GIVEN RECORDS below:
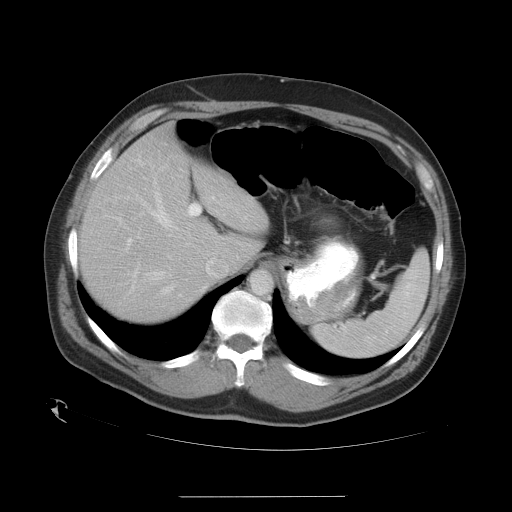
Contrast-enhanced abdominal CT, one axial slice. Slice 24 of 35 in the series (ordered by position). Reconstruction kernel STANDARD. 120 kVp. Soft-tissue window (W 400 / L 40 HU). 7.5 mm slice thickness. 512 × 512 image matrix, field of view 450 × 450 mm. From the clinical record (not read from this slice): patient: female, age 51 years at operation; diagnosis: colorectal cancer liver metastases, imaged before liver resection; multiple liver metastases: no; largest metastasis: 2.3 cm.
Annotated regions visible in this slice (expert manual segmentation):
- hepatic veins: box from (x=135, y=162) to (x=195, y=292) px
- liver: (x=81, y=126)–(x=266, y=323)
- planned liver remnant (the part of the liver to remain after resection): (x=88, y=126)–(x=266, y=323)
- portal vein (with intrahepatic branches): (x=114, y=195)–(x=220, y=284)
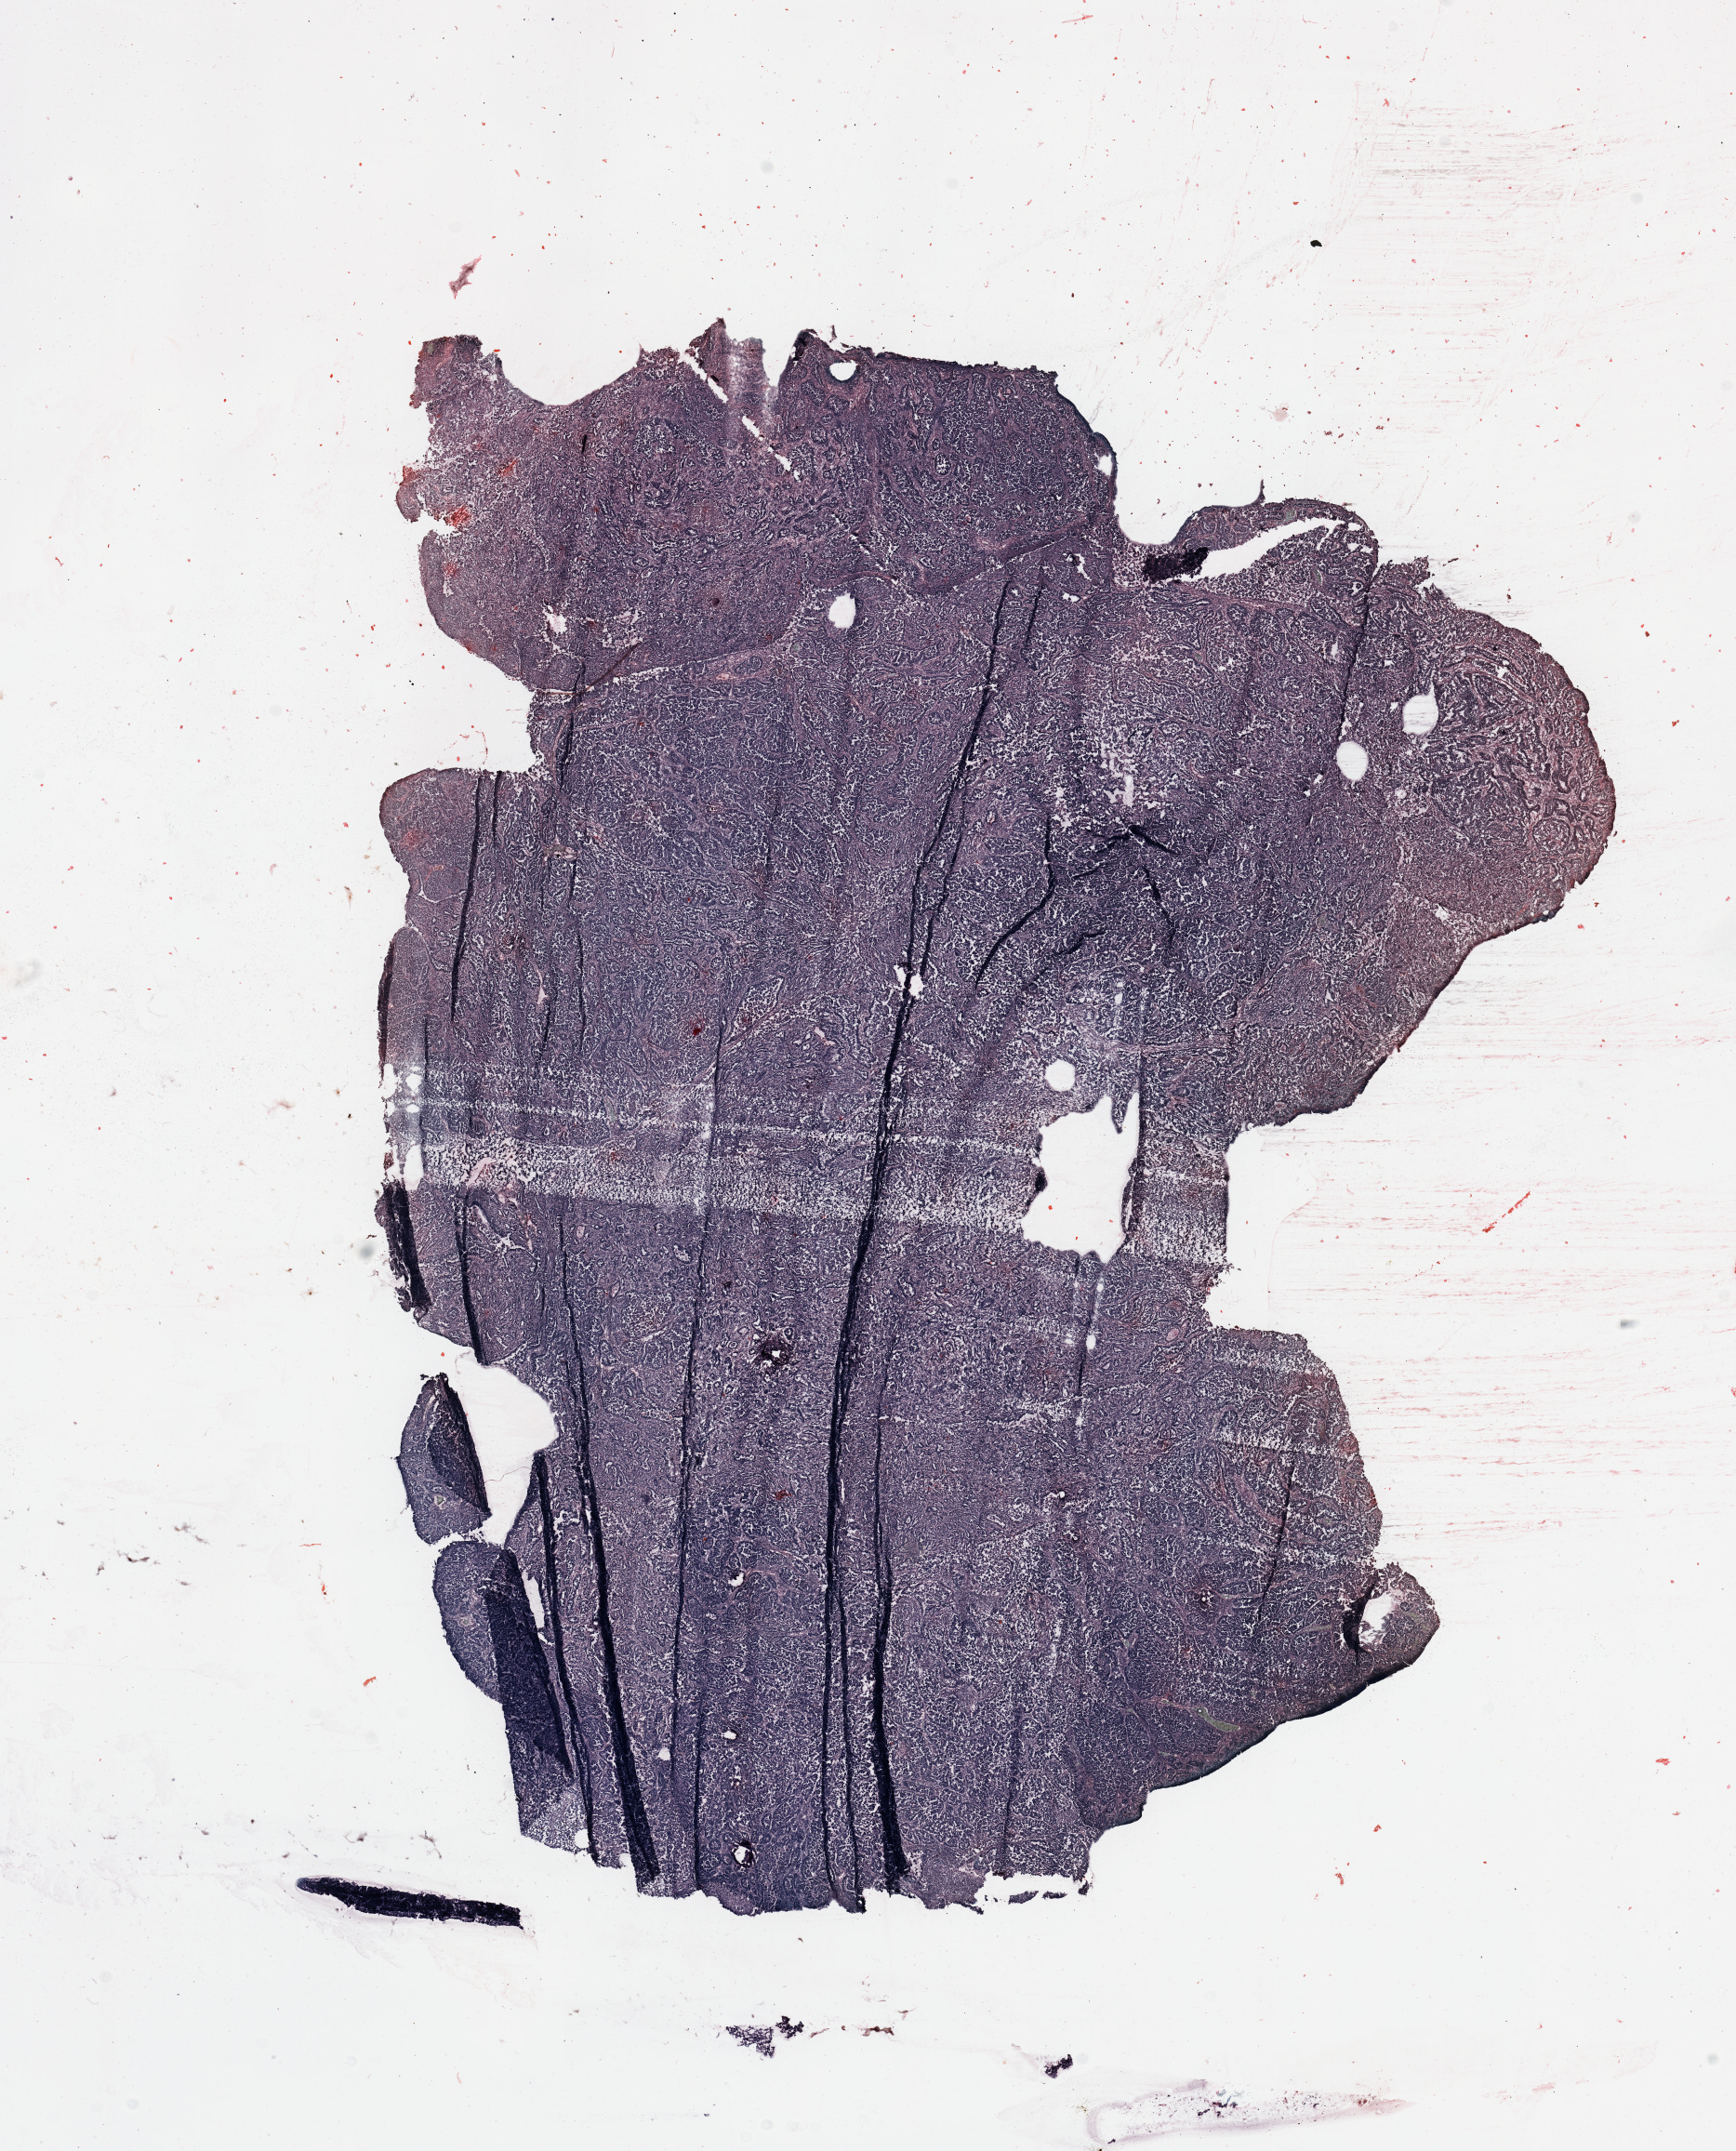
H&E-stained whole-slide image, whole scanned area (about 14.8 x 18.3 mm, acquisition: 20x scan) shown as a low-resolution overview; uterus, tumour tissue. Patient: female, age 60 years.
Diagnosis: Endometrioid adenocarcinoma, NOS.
End of GIVEN RECORDS.
→ **WHAT IS BEING ASKED**
Which of the lines above carry the string "years"? Copy every one.

→ **WRITTEN ANSWER**
Contrast-enhanced abdominal CT, one axial slice. Slice 24 of 35 in the series (ordered by position). Reconstruction kernel STANDARD. 120 kVp. Soft-tissue window (W 400 / L 40 HU). 7.5 mm slice thickness. 512 × 512 image matrix, field of view 450 × 450 mm. From the clinical record (not read from this slice): patient: female, age 51 years at operation; diagnosis: colorectal cancer liver metastases, imaged before liver resection; multiple liver metastases: no; largest metastasis: 2.3 cm.
H&E-stained whole-slide image, whole scanned area (about 14.8 x 18.3 mm, acquisition: 20x scan) shown as a low-resolution overview; uterus, tumour tissue. Patient: female, age 60 years.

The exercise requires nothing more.